JOB: Read the records below and copy each line that contains "Instytucja".

[[ DATA PROVIDED open ]]

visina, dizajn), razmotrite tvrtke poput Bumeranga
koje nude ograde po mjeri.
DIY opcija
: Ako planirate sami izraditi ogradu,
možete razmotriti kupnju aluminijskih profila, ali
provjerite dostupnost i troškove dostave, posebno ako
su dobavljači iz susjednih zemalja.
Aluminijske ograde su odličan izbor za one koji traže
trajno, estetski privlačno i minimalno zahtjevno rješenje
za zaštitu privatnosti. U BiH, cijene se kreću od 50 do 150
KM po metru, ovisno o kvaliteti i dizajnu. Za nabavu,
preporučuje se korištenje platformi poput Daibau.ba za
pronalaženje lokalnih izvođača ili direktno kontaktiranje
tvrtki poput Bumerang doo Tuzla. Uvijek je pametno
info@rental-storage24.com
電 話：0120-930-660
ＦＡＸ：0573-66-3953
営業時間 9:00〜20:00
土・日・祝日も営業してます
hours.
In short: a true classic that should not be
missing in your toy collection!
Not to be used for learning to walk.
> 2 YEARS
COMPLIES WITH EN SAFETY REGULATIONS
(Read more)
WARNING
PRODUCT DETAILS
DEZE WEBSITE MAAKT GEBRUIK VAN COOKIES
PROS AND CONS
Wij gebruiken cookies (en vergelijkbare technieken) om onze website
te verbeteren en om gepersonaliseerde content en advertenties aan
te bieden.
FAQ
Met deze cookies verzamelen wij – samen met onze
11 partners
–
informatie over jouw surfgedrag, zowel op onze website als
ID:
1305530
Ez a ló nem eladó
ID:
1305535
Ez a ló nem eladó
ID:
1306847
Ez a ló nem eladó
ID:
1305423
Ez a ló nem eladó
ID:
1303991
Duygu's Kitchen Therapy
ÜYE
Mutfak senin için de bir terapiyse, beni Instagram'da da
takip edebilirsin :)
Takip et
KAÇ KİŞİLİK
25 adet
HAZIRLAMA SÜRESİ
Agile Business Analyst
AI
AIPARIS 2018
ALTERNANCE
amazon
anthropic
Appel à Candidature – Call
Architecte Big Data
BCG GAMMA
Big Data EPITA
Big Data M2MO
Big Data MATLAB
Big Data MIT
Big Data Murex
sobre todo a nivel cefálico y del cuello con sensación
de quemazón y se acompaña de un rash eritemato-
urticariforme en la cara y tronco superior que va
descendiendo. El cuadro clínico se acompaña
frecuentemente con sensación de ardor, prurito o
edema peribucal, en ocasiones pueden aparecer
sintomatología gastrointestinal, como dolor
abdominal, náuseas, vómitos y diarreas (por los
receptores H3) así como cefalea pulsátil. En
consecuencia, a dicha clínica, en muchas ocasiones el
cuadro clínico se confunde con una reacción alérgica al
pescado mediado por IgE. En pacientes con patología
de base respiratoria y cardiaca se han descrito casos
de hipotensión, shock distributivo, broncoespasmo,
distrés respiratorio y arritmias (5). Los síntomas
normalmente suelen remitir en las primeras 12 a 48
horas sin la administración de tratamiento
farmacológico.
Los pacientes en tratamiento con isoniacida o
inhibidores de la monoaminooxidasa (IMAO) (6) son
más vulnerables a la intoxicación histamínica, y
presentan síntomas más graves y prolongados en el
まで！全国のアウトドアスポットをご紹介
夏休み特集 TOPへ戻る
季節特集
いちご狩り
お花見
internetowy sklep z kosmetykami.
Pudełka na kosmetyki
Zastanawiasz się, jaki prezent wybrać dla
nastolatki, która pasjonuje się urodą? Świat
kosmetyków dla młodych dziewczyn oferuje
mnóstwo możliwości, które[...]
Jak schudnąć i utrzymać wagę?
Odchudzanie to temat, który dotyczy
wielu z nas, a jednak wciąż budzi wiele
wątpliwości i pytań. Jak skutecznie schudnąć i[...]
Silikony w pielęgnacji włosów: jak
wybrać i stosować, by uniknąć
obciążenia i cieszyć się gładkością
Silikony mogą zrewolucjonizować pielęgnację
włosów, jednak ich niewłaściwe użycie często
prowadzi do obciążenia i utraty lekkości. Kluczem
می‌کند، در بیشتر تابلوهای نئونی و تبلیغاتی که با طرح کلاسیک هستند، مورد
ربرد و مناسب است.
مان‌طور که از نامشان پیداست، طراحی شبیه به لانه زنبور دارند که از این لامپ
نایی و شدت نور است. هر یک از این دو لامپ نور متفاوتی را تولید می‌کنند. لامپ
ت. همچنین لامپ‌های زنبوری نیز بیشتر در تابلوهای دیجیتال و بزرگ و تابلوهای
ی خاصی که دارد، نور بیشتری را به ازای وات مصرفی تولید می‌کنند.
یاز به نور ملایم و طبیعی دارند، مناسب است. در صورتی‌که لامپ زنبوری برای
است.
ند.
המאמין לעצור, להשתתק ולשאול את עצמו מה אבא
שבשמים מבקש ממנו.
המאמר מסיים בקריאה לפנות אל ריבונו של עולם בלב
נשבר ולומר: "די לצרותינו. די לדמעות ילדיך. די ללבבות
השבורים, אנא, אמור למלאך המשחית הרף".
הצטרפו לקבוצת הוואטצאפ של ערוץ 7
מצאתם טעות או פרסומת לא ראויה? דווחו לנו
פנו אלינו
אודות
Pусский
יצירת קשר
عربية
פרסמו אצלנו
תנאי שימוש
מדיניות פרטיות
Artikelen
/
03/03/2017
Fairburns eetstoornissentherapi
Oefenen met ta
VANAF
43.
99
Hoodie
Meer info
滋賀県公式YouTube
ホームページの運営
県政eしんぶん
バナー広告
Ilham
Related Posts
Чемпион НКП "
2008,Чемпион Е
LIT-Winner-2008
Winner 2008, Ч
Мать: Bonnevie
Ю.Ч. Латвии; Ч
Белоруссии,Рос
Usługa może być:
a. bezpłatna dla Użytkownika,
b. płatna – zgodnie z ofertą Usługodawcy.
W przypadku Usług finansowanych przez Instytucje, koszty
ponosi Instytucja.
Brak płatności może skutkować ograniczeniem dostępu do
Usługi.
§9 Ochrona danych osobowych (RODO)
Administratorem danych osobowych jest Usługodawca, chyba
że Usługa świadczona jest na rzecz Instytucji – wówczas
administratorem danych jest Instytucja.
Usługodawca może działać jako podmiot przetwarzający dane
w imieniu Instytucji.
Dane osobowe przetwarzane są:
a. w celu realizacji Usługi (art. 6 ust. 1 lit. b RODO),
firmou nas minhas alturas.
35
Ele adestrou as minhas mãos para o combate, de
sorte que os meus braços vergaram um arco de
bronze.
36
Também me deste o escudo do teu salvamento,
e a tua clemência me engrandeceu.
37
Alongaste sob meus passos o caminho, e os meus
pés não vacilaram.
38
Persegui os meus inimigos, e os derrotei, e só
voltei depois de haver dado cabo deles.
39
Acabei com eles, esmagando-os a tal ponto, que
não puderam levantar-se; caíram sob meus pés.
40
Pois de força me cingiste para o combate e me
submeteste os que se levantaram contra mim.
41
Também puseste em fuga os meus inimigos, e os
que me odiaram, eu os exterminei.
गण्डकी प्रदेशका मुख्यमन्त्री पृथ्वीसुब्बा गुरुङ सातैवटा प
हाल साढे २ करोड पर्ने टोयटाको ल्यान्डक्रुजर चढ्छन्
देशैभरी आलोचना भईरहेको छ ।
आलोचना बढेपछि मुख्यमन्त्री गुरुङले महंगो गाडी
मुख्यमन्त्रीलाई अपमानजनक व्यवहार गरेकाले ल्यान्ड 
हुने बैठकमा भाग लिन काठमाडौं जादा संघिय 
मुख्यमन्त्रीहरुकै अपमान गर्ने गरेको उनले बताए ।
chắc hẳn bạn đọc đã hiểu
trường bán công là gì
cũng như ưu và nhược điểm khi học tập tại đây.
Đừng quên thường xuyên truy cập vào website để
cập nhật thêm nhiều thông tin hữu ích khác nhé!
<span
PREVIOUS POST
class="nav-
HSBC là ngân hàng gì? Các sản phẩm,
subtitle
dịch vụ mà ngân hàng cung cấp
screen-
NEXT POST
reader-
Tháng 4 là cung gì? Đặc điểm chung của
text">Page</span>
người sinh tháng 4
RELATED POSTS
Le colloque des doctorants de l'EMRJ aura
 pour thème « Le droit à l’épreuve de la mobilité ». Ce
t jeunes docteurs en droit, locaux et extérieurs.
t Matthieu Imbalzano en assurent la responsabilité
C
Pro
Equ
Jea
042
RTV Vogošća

[[ DATA PROVIDED closed ]]

FINISHED TASK:
ponosi Instytucja.
administratorem danych jest Instytucja.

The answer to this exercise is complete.